Although the basic methods (fit, fit_transform, transform, diagonal) are needed for the kernel pipeline, the kernel structure is not imposed, but proposed. The user can always write her/his methods, as long as they are coherent with some design specifications needed for a valid kernel, mainly:

  • Unified input support between all structures, while expecting input in a relevant way, that is accepting a Graph type-object or an iterable of at least one element, which position 0 should signify the graph Object, position 1 should signify the node labels and position 2 the edge labels.

  • Support of normalization in a valid way is imperative.

  • The method diagonal is used in order for nested-graph-kernels (such as Weisfeiler-Lehman) to be able to calculate a correct normalized output, so it is also imperative, to be valid. Its output should be supported both as a scalar and as a vector.

Getting more advanced

Note

This documentation entry is a preamble to the Contributing section and will evolve much more as users contribute to this project.

What if you do not want just to write your kernel, but fork the project in order to integrate an optimized version of your new kernel.

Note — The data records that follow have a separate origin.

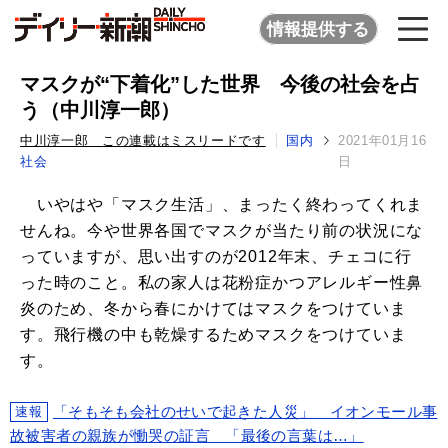
情報提供する
マスクが“下着化”した世界 今後の社会を占
う（中川淳一郎）
中川淳一郎 この連載はミスリードです
国内
2021年01月16
社会
日
いやはや「マスク生活」、まったく終わってくれま
せんね。今や世界各国でマスクが当たり前の状況にな
っていますが、思い出すのが2012年末、チェコに行
った時のこと。私の家人は花粉症かつアレルギー性鼻
炎のため、冬から春にかけてはマスクをつけていま
す。飛行機の中も乾燥するためマスクをつけていま
す。
「そもそも会社のせいで起きた人災」 イオンモール事
速報
故被害者の親族が慟哭の証言 「最後の言葉は…」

Wrapping C++ functions for the kernels to use

We have implemented a simple Cython extension for the use of C++ inside python kernel implementation. This package can be found inside grakel/kernels/_c_functions. There the user can find the following files.

grakel/kernels/_c_functions
                    ├── functions.cpp
                    ├── functions.pxd
                    ├── functions.pyx
                    ├── include
                    │      └── functions.hpp
                    └── src
                         └── *.cpp

In order to add a new function, what he/she should do is to add its source file inside src while including/implementing its definition found inside the include/functions.hpp. Afterwards by externing the function definition inside the library file functions.pxd, by importing it from include/functions.hpp you should add it inside the functions.pyx, file where the essential IO wraping of the C++ function is done inside Python. Finally you must add the address of new C++ you wrote on the _c_functions Extension found on setup.py, by adding it to the list given to the sources argument.

Parallelization

A basic infrastracture for utilizing parallelization possibilities of the kernel computation, was created inside the kernel class. The user define n_jobs for each kernel and the indexes of the kernel matrix are linearized and splitted to the effective number of jobs on which the pairwise operation is applied in parallel. We use the joblib library, as found inside the sklearn.externals. On certain frameworks (Weisfeiler Lehman, Hadamard Code) the strategy for applying parallel kernel calculation is different, where the task is the single kernel calculation of a kernel matrix from the base kernel. Parallelization is a feature we wanted to include in our library because it can give the opportunity to the user to increase the efficiency of kernel matrix computation on large dataset, although the induced overhead in the most cases seems not to worth it. The developer can either follow our road and call the initialization of the father method creating a joblib.Parallel object with a threading backend api (stored in _parallel) and use it inside her/his code anyway he wants or follow a different strategy that seems to have a computational advantage. In case someone wants to contribute in redisigning and extending the parallelization proccess he/she can see how in Contributing.

Bibliography

KGW16

Nils M Kriege, Pierre-Louis Giscard, and Richard Wilson. On Valid Optimal Assignment Kernels and Applications to Graph Classification. In Advances in Neural Information Processing Systems, 1623–1631. 2016.

SB15

Mahito Sugiyama and Karsten M. Borgwardt. Halting in Random Walk Kernels. In Advances in Neural Information Processing Systems, 1639–1647. 2015.